◆ Your instructions
Repeat exactly what runs from the line containing "focal_mm: 30" through the last line of the material below. Do not copy the pictures.

◆ Dataset content

+--

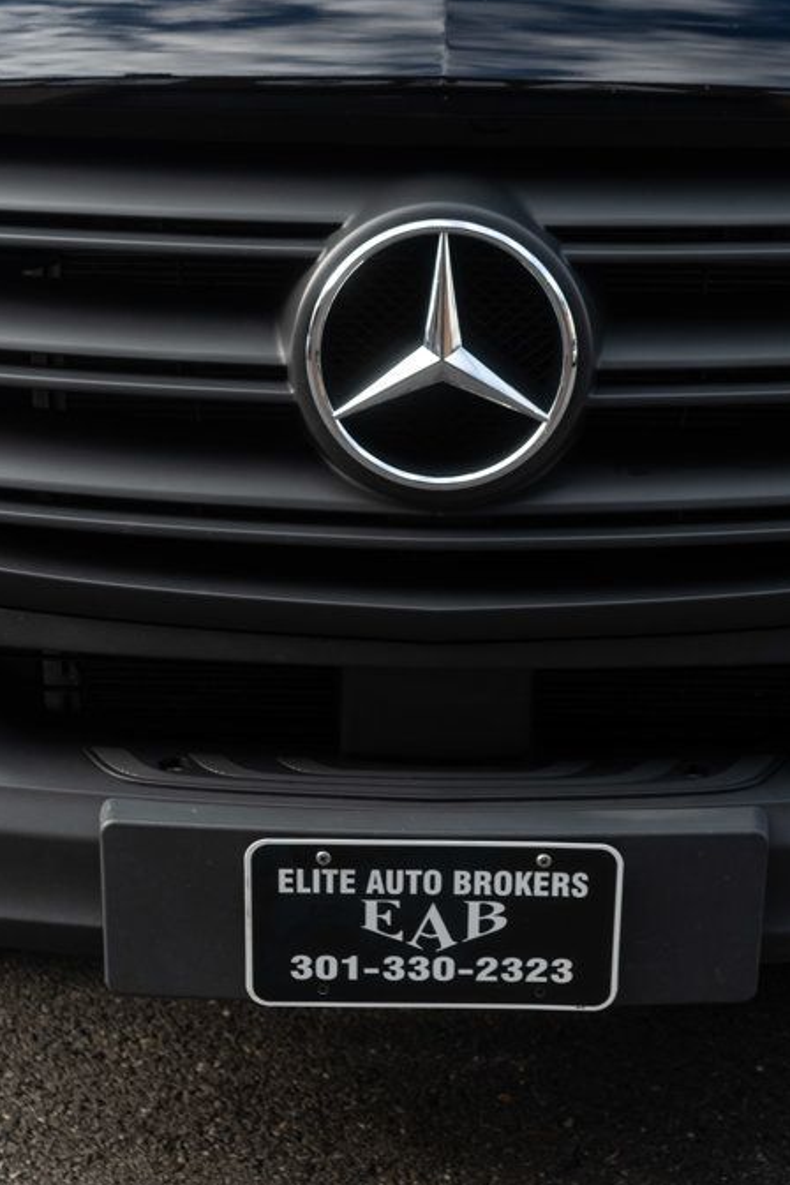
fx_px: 2107
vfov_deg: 31.4
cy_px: 586
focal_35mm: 64
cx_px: 444
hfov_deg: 21.2
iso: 160
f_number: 4
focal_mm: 28
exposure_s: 1/320
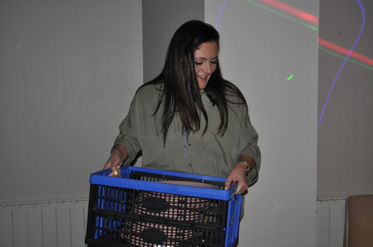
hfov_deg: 43.7
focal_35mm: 45
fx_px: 466
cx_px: 186
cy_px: 124
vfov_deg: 29.8
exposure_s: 1/60
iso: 800
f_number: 4.2
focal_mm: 30
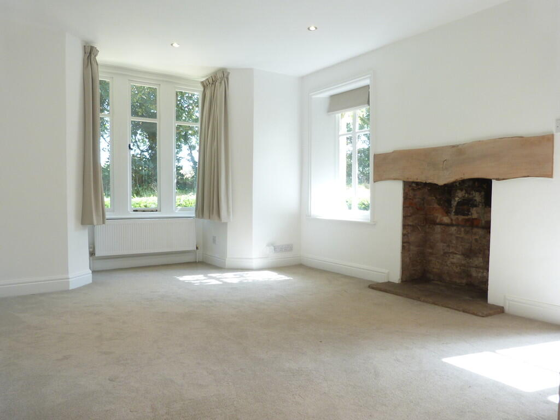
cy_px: 210
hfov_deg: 69.4
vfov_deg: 54.9
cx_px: 280
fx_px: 404
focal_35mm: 25
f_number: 2.8
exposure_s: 1/60
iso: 160
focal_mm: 4.5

+--

◆ Expected answer
focal_mm: 30
cy_px: 210
hfov_deg: 69.4
vfov_deg: 54.9
cx_px: 280
fx_px: 404
focal_35mm: 25
f_number: 2.8
exposure_s: 1/60
iso: 160
focal_mm: 4.5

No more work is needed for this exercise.